When the named entity recognition task is carried out in one or more embodiments, the sentence in the text is considered from two aspects of character level and word level, feature extraction is carried out on local characters and global characters respectively by using a Transformer, word level feature information is obtained by using BERT, finally words with different dimensions are embedded into the feature information, a splicing and fusing method is used for embedding words with different dimensions into embedded vectors required by a downstream task generated by fusing, and the training performance of the model can be stably improved by using the scheme. Word-level representations can greatly enhance the vocabulary that our model can handle.

Those skilled in the art will appreciate that the modules or steps of the present invention described above can be implemented using general purpose computer means, or alternatively, they can be implemented using program code that is executable by computing means, such that they are stored in memory means for execution by the computing means, or they are separately fabricated into individual integrated circuit modules, or multiple modules or steps of them are fabricated into a single integrated circuit module.
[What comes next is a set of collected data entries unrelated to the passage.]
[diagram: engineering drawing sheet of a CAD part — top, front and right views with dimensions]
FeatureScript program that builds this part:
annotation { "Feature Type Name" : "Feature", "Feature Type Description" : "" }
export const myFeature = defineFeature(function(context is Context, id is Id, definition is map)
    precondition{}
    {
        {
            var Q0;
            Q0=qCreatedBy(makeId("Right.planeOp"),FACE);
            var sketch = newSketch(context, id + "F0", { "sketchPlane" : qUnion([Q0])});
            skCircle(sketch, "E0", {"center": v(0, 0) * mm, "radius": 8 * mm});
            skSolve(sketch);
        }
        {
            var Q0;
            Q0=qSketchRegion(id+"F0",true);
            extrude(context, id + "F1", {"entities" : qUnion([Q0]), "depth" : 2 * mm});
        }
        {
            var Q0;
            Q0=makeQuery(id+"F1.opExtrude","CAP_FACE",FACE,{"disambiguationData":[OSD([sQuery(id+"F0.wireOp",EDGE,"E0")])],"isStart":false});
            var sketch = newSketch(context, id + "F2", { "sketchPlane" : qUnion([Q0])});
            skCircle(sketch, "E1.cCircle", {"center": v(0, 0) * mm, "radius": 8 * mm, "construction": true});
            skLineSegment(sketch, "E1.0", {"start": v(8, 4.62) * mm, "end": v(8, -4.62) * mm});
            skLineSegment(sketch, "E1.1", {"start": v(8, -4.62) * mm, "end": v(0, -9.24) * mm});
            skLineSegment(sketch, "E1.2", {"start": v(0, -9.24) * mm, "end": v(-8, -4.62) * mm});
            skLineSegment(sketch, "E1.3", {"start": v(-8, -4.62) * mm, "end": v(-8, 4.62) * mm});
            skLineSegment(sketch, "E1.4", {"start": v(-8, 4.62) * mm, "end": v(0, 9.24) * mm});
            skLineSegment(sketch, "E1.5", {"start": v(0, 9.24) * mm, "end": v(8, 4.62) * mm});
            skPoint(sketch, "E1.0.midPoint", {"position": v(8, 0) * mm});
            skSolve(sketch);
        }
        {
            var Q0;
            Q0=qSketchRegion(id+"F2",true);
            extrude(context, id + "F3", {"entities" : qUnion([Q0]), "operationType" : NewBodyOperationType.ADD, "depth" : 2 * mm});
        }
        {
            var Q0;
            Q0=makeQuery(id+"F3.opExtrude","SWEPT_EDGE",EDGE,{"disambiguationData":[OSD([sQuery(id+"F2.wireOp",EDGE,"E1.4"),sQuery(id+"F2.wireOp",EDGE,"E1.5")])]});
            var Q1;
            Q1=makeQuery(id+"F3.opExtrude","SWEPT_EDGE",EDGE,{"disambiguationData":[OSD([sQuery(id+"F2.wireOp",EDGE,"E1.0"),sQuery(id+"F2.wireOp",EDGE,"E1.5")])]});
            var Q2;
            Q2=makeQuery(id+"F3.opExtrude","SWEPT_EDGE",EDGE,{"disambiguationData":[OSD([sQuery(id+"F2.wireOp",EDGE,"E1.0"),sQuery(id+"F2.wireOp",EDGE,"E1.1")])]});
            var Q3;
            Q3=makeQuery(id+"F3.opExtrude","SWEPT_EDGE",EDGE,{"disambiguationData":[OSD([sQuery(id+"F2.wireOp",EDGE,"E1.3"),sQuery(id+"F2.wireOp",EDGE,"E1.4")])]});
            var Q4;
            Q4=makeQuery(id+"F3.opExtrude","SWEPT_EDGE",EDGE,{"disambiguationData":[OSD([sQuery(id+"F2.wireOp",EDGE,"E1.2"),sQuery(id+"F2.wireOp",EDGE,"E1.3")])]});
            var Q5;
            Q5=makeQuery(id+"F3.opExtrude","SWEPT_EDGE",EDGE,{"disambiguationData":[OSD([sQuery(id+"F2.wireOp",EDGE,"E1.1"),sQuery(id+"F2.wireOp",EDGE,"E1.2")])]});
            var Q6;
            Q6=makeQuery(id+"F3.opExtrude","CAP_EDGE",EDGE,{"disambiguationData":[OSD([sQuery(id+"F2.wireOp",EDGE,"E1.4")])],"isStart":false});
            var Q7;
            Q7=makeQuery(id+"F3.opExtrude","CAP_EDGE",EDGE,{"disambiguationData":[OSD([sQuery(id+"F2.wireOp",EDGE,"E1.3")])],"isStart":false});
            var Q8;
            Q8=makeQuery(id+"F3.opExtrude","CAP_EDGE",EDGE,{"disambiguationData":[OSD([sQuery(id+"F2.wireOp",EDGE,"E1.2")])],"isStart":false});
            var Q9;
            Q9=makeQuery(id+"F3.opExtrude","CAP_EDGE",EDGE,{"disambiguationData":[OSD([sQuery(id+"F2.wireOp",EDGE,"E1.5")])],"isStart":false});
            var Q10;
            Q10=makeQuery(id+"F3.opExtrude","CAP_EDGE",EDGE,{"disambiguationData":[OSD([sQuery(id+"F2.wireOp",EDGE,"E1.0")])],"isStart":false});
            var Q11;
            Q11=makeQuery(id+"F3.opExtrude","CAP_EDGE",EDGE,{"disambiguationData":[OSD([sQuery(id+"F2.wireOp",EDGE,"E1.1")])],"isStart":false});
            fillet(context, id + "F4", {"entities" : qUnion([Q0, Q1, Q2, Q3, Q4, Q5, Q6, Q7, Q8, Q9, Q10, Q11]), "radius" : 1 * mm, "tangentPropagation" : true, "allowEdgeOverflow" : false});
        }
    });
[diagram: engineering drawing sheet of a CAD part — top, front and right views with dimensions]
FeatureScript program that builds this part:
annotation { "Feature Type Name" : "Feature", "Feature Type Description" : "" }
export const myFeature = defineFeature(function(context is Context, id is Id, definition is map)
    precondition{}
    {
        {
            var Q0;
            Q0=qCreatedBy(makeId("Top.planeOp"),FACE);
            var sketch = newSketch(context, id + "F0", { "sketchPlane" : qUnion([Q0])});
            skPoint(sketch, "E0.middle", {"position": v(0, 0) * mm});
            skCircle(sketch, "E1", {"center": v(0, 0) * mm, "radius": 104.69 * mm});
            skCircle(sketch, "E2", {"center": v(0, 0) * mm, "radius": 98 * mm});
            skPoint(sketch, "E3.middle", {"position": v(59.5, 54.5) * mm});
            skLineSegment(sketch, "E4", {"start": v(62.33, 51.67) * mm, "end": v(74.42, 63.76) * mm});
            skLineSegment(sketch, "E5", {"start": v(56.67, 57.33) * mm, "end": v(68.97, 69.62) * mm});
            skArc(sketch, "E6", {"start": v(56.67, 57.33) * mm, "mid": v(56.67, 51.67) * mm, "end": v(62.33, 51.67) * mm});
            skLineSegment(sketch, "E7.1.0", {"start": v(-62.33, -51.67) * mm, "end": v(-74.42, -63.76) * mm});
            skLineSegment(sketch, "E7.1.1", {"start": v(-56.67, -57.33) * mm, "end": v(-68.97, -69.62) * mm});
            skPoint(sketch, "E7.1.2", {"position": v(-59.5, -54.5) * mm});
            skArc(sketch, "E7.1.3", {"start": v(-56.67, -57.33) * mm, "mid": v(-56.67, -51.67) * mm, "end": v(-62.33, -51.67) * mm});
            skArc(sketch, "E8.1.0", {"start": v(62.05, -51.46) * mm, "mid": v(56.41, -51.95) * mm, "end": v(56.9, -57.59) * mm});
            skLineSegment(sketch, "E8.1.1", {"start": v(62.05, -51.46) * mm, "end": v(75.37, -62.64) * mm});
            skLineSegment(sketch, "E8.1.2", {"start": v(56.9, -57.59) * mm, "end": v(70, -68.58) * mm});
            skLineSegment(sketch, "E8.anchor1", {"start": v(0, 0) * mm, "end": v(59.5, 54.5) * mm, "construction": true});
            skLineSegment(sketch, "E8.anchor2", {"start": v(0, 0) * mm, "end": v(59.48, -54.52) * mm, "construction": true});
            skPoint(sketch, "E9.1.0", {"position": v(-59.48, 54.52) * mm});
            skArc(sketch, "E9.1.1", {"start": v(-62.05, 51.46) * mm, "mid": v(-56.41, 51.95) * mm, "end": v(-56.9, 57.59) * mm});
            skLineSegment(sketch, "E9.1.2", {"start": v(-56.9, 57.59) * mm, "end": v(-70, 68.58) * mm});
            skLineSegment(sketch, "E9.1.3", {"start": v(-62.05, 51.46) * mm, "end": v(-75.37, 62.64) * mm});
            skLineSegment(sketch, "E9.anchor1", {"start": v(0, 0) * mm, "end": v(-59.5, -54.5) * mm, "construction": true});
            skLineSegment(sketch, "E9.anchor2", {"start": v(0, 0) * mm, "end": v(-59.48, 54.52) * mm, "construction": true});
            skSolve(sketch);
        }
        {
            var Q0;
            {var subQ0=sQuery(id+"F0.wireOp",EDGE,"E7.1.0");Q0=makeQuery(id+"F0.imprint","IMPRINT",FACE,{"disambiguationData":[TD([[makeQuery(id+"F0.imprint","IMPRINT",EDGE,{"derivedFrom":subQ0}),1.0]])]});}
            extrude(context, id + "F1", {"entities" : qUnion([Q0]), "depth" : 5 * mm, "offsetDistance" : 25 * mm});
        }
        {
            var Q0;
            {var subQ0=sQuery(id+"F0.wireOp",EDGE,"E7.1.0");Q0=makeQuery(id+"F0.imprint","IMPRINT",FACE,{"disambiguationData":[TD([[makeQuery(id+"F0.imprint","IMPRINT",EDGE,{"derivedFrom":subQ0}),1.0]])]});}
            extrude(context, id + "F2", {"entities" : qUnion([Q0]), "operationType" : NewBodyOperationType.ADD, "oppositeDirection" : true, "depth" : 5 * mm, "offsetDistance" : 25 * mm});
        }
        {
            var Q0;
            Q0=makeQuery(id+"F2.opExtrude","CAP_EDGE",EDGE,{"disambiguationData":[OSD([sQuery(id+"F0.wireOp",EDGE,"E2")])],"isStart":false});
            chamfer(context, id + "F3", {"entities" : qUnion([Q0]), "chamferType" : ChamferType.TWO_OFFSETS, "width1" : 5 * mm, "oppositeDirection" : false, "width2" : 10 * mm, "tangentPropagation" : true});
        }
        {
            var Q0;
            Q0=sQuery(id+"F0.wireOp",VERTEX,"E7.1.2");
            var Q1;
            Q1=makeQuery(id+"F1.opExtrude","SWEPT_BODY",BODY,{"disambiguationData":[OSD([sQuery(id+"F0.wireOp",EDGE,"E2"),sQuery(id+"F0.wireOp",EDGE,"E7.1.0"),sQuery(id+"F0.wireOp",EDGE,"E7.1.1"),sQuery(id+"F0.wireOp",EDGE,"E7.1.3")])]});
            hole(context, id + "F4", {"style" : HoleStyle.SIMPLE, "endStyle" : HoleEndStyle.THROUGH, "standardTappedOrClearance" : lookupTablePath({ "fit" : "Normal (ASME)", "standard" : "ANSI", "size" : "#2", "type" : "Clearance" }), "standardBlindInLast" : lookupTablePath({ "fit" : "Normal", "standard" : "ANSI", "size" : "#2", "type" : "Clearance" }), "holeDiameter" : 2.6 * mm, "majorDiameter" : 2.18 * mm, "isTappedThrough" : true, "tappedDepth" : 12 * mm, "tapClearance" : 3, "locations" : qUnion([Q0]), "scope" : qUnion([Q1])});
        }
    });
The present invention is not limited to any specific combination of hardware and software.

Although the embodiments of the present invention have been described with reference to the accompanying drawings, it is not intended to limit the scope of the present invention, and it should be understood by those skilled in the art that various modifications and variations can be made without inventive efforts by those skilled in the art based on the technical solution of the present invention.

Claims

1. A medical named entity recognition method, comprising the steps of:

acquiring text data to be identified;

2. The medical named entity recognition method of claim 1, wherein the character embedding module first performs local Transformer feature extraction and global Transformer feature extraction on text data to be recognized respectively, and then fuses character features.

3. The medical named entity recognition method of claim 2, wherein the global Transformer feature extraction comprises:

combining characters of all sentences in the text data to be recognized;

and (5) carrying out global transform feature extraction.

4. The medical named entity recognition method of claim 2, wherein the fusing character features comprises:

5. The medical named entity recognition method of claim 1, wherein the word embedding module employs a BERT model for feature extraction.

6. The medical named entity recognition method of claim 1, wherein the tagging layer employs conditional random fields for tagging and partitioning.

7. A medical named entity recognition system, comprising:

8. The medical named entity recognition system of claim 7, wherein the character embedding module first performs local Transformer feature extraction and global Transformer feature extraction on text data to be recognized, respectively, and then fuses character features.

9. An electronic device comprising a memory, a processor and a computer program stored on the memory and executable on the processor, wherein the processor implements the medical named entity recognition method according to any one of claims 1 to 6 when executing the program.

10. A computer-readable storage medium, on which a computer program is stored which, when being executed by a processor, carries out a medical named entity recognition method according to any one of claims 1 to 6.